---------- RECORDS TO PROCESS ----------

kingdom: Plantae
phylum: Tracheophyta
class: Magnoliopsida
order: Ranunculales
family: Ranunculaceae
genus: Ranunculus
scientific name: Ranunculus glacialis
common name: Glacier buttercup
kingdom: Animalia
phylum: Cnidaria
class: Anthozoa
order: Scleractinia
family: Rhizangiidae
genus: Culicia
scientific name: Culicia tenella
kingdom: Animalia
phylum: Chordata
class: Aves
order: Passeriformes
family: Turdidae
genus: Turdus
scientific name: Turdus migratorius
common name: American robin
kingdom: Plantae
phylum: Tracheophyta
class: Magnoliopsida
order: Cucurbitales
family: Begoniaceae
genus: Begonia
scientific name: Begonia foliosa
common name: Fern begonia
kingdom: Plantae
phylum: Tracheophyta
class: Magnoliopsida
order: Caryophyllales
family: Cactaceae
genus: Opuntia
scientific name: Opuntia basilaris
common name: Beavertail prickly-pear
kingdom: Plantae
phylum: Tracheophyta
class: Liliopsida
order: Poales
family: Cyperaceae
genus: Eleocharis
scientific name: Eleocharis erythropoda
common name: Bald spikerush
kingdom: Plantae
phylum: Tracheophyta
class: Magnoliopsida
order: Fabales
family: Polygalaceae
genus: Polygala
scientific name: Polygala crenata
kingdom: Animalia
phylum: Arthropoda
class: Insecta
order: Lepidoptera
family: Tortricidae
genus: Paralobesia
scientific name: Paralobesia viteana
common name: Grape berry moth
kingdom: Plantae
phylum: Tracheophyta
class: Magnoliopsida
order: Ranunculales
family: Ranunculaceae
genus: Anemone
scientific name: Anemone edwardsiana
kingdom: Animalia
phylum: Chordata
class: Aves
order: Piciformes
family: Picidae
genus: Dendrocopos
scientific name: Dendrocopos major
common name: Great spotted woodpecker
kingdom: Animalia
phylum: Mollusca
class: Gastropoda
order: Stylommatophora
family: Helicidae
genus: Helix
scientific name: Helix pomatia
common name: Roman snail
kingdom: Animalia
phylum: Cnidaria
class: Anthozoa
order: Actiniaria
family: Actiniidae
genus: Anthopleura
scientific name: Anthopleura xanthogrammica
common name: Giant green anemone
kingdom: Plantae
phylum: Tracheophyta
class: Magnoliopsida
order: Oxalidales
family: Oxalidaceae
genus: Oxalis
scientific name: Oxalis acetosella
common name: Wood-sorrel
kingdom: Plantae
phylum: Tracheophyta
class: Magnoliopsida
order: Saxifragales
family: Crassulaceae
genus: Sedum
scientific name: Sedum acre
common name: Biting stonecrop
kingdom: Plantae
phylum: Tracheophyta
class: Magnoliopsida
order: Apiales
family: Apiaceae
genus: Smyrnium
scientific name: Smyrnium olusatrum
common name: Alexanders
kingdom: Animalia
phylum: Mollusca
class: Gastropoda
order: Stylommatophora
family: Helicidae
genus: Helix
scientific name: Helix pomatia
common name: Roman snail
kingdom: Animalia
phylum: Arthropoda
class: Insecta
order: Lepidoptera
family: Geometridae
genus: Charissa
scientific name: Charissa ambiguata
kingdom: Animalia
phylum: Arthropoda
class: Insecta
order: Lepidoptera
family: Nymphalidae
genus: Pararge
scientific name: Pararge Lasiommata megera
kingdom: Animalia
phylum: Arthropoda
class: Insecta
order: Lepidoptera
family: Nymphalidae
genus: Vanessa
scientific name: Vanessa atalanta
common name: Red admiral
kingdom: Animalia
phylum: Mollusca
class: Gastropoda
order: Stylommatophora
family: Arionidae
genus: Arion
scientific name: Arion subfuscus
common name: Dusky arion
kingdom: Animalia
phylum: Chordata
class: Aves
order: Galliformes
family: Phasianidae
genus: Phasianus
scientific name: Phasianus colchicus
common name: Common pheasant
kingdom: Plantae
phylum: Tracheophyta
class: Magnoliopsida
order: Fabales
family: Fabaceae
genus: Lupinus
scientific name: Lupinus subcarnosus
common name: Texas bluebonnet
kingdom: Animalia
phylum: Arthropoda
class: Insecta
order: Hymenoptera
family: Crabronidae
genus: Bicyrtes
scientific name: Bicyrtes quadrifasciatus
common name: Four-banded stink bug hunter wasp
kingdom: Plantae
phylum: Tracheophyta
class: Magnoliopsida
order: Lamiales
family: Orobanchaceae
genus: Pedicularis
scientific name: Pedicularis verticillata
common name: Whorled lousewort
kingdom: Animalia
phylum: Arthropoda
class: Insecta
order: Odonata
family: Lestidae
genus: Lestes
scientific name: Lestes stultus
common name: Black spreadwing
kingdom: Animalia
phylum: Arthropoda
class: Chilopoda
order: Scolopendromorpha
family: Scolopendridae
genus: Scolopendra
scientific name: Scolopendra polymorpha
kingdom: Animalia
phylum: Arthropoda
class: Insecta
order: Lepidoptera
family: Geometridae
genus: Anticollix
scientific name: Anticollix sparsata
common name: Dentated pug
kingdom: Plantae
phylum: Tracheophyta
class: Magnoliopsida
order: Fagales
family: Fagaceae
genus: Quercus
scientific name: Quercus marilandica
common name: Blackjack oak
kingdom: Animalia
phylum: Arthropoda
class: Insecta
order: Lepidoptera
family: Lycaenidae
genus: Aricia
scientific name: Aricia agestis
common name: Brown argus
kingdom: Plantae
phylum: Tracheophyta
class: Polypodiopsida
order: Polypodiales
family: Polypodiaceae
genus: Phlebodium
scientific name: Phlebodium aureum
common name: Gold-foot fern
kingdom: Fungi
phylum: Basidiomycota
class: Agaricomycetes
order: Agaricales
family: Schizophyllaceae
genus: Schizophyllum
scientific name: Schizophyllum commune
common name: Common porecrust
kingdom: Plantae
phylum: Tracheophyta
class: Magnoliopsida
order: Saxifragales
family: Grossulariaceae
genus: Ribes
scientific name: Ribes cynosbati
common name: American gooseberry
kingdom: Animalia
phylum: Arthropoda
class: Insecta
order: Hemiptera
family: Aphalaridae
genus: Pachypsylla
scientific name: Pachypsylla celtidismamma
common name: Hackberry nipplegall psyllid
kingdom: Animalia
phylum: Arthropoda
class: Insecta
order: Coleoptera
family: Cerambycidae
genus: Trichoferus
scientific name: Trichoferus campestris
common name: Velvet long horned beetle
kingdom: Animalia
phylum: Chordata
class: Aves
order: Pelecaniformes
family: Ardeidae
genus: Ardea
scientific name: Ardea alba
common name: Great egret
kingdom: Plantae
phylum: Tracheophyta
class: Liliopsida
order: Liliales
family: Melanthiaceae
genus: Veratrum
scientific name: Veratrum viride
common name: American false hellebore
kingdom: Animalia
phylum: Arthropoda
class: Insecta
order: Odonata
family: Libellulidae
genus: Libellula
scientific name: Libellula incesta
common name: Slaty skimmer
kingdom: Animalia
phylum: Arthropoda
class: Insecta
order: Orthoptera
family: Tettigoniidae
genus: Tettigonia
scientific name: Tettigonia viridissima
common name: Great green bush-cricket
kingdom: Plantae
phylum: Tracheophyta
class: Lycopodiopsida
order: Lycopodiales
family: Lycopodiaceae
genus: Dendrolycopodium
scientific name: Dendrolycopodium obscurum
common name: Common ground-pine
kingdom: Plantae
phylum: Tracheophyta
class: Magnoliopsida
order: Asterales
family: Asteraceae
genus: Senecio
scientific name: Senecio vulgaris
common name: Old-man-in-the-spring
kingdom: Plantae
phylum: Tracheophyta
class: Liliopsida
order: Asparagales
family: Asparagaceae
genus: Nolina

----------

* TASK OBJECTIVE: Revise the records starting with the line containing "common name: American robin" and going on through the line containing "genus: Sedum", both included, changing "common name" to "vernacular name" and keeping everything else the same. Give only those lines.

* SOLVED EXERCISE:
vernacular name: American robin
kingdom: Plantae
phylum: Tracheophyta
class: Magnoliopsida
order: Cucurbitales
family: Begoniaceae
genus: Begonia
scientific name: Begonia foliosa
vernacular name: Fern begonia
kingdom: Plantae
phylum: Tracheophyta
class: Magnoliopsida
order: Caryophyllales
family: Cactaceae
genus: Opuntia
scientific name: Opuntia basilaris
vernacular name: Beavertail prickly-pear
kingdom: Plantae
phylum: Tracheophyta
class: Liliopsida
order: Poales
family: Cyperaceae
genus: Eleocharis
scientific name: Eleocharis erythropoda
vernacular name: Bald spikerush
kingdom: Plantae
phylum: Tracheophyta
class: Magnoliopsida
order: Fabales
family: Polygalaceae
genus: Polygala
scientific name: Polygala crenata
kingdom: Animalia
phylum: Arthropoda
class: Insecta
order: Lepidoptera
family: Tortricidae
genus: Paralobesia
scientific name: Paralobesia viteana
vernacular name: Grape berry moth
kingdom: Plantae
phylum: Tracheophyta
class: Magnoliopsida
order: Ranunculales
family: Ranunculaceae
genus: Anemone
scientific name: Anemone edwardsiana
kingdom: Animalia
phylum: Chordata
class: Aves
order: Piciformes
family: Picidae
genus: Dendrocopos
scientific name: Dendrocopos major
vernacular name: Great spotted woodpecker
kingdom: Animalia
phylum: Mollusca
class: Gastropoda
order: Stylommatophora
family: Helicidae
genus: Helix
scientific name: Helix pomatia
vernacular name: Roman snail
kingdom: Animalia
phylum: Cnidaria
class: Anthozoa
order: Actiniaria
family: Actiniidae
genus: Anthopleura
scientific name: Anthopleura xanthogrammica
vernacular name: Giant green anemone
kingdom: Plantae
phylum: Tracheophyta
class: Magnoliopsida
order: Oxalidales
family: Oxalidaceae
genus: Oxalis
scientific name: Oxalis acetosella
vernacular name: Wood-sorrel
kingdom: Plantae
phylum: Tracheophyta
class: Magnoliopsida
order: Saxifragales
family: Crassulaceae
genus: Sedum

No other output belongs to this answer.